On Tue, Sep 3, 2013 at 9:13 AM, Tom Lane <t...@sss.pgh.pa.us> wrote:
> Andres Freund <and...@2ndquadrant.com> writes:
>> On 2013-09-03 08:59:53 -0500, Merlin Moncure wrote:
>>> While playing around with Andres's trick, I noticed that it works but
>>> will not match against operators taking "any" although those will
>>> match with explicit schema declaration (FWICT it goes through the
>>> search_path trying to explicitly match int/int operator then goes
>>> again matches "any").  That's pretty weird:
>
>> Not surprising. We look for the best match for an operator and
>> explicitly matching types will be that. If there were no operator(int,
>> int) your anyelement variant should get called.
>
> Yeah, this has exactly nothing to do with operator precedence.
> Precedence is about which operator binds tighter in cases like "A+B*C".

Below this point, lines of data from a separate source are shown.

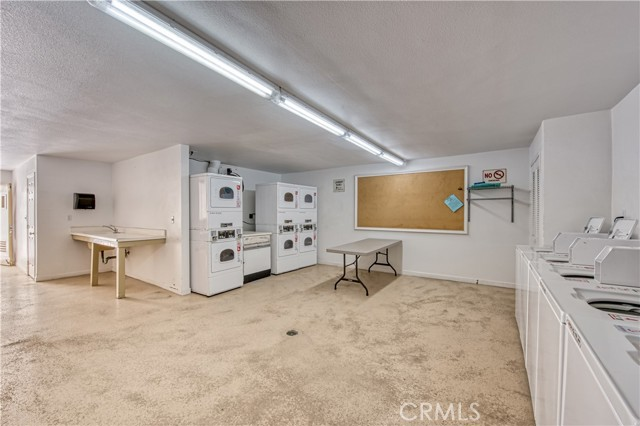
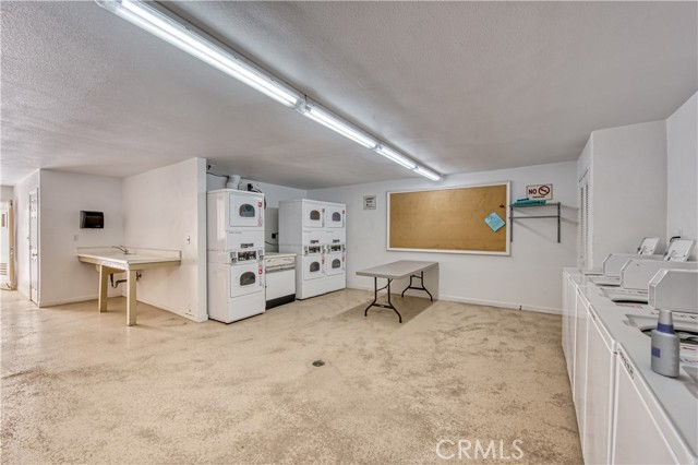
+ spray bottle [650,308,682,378]
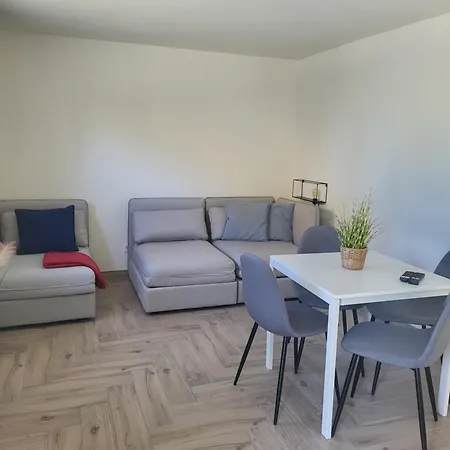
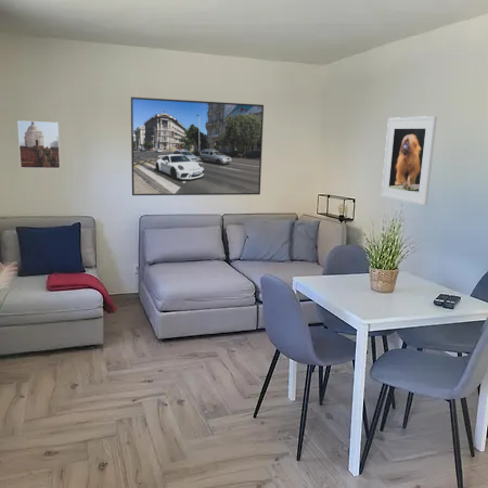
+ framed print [130,97,265,196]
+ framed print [16,119,61,169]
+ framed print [381,115,438,206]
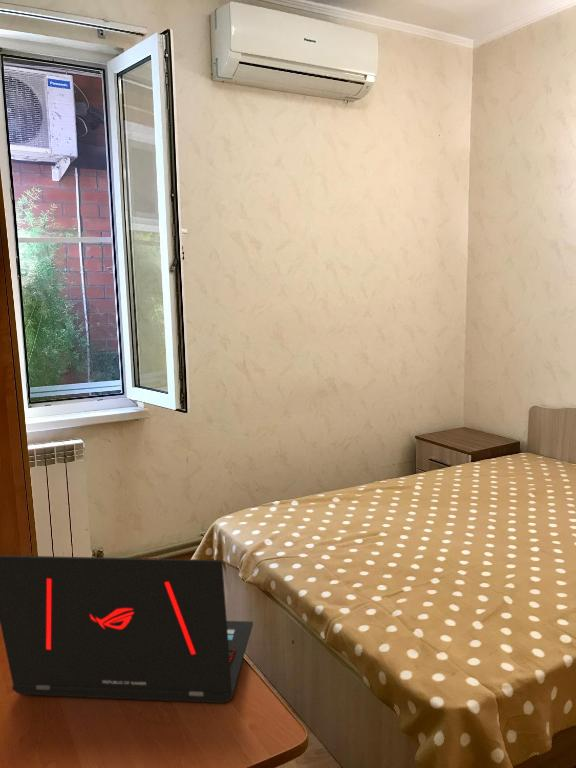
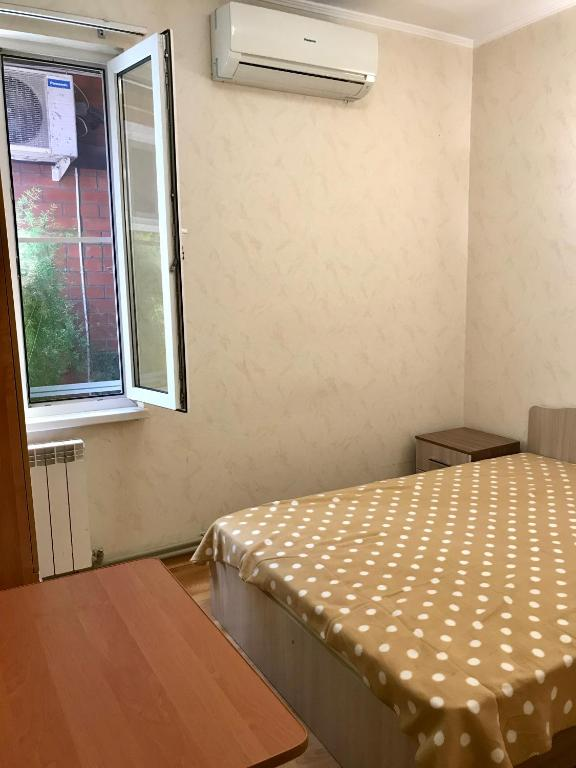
- laptop [0,554,254,704]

That all makes perfect sense -- thanks guys.  For posterity, Andres's trick
worked and did end up saving me some coding after all -- in my case I have
to eval() some externally generated fairly complex expressions in SQL (via
pl/pgsql EXECUTE) in the context of a much larger query.  My de-parsing
code ended up having bugs and it was much easier to tip-toe around the
search_path (via SET LOCAL) and force the modified operator.